(Stored data)
################

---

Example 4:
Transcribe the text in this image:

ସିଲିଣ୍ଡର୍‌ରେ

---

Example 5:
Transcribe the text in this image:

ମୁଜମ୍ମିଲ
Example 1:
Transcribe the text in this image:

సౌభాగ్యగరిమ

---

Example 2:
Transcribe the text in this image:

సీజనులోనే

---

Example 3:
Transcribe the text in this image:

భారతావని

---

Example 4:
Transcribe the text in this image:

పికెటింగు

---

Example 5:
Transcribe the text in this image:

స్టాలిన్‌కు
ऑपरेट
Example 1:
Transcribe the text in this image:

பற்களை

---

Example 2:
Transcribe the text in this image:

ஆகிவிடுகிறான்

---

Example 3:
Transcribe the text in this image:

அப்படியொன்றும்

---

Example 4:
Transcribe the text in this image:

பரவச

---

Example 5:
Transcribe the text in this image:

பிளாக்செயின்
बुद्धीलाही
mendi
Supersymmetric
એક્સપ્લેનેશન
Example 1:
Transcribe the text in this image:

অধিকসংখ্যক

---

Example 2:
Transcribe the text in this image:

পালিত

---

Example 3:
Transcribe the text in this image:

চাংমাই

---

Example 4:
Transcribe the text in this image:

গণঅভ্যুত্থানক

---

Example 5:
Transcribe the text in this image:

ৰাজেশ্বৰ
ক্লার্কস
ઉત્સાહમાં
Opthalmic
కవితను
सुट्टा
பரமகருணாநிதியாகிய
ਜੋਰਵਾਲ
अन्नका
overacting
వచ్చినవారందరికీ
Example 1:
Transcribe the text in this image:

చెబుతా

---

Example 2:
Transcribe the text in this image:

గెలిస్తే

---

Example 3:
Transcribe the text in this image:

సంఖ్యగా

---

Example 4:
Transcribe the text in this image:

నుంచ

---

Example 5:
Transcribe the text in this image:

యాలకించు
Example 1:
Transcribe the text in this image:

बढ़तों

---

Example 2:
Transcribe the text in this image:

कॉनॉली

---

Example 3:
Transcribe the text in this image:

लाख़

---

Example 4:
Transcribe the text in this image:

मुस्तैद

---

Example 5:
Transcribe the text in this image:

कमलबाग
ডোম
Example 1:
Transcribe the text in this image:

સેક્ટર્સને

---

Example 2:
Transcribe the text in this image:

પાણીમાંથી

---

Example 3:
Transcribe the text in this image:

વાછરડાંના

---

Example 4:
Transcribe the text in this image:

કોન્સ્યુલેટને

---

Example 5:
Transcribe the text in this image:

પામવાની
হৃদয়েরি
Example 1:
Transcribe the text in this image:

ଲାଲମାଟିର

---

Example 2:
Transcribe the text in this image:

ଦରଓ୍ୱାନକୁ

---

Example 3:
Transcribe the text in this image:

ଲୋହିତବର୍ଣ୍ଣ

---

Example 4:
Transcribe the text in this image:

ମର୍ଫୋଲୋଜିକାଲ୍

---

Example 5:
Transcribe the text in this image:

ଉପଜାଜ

################

Task directions
Output every record above exactly as it was given.

Problem solution
---

Example 4:
Transcribe the text in this image:

ସିଲିଣ୍ଡର୍‌ରେ

---

Example 5:
Transcribe the text in this image:

ମୁଜମ୍ମିଲ
Example 1:
Transcribe the text in this image:

సౌభాగ్యగరిమ

---

Example 2:
Transcribe the text in this image:

సీజనులోనే

---

Example 3:
Transcribe the text in this image:

భారతావని

---

Example 4:
Transcribe the text in this image:

పికెటింగు

---

Example 5:
Transcribe the text in this image:

స్టాలిన్‌కు
ऑपरेट
Example 1:
Transcribe the text in this image:

பற்களை

---

Example 2:
Transcribe the text in this image:

ஆகிவிடுகிறான்

---

Example 3:
Transcribe the text in this image:

அப்படியொன்றும்

---

Example 4:
Transcribe the text in this image:

பரவச

---

Example 5:
Transcribe the text in this image:

பிளாக்செயின்
बुद्धीलाही
mendi
Supersymmetric
એક્સપ્લેનેશન
Example 1:
Transcribe the text in this image:

অধিকসংখ্যক

---

Example 2:
Transcribe the text in this image:

পালিত

---

Example 3:
Transcribe the text in this image:

চাংমাই

---

Example 4:
Transcribe the text in this image:

গণঅভ্যুত্থানক

---

Example 5:
Transcribe the text in this image:

ৰাজেশ্বৰ
ক্লার্কস
ઉત્સાહમાં
Opthalmic
కవితను
सुट्टा
பரமகருணாநிதியாகிய
ਜੋਰਵਾਲ
अन्नका
overacting
వచ్చినవారందరికీ
Example 1:
Transcribe the text in this image:

చెబుతా

---

Example 2:
Transcribe the text in this image:

గెలిస్తే

---

Example 3:
Transcribe the text in this image:

సంఖ్యగా

---

Example 4:
Transcribe the text in this image:

నుంచ

---

Example 5:
Transcribe the text in this image:

యాలకించు
Example 1:
Transcribe the text in this image:

बढ़तों

---

Example 2:
Transcribe the text in this image:

कॉनॉली

---

Example 3:
Transcribe the text in this image:

लाख़

---

Example 4:
Transcribe the text in this image:

मुस्तैद

---

Example 5:
Transcribe the text in this image:

कमलबाग
ডোম
Example 1:
Transcribe the text in this image:

સેક્ટર્સને

---

Example 2:
Transcribe the text in this image:

પાણીમાંથી

---

Example 3:
Transcribe the text in this image:

વાછરડાંના

---

Example 4:
Transcribe the text in this image:

કોન્સ્યુલેટને

---

Example 5:
Transcribe the text in this image:

પામવાની
হৃদয়েরি
Example 1:
Transcribe the text in this image:

ଲାଲମାଟିର

---

Example 2:
Transcribe the text in this image:

ଦରଓ୍ୱାନକୁ

---

Example 3:
Transcribe the text in this image:

ଲୋହିତବର୍ଣ୍ଣ

---

Example 4:
Transcribe the text in this image:

ମର୍ଫୋଲୋଜିକାଲ୍

---

Example 5:
Transcribe the text in this image:

ଉପଜାଜ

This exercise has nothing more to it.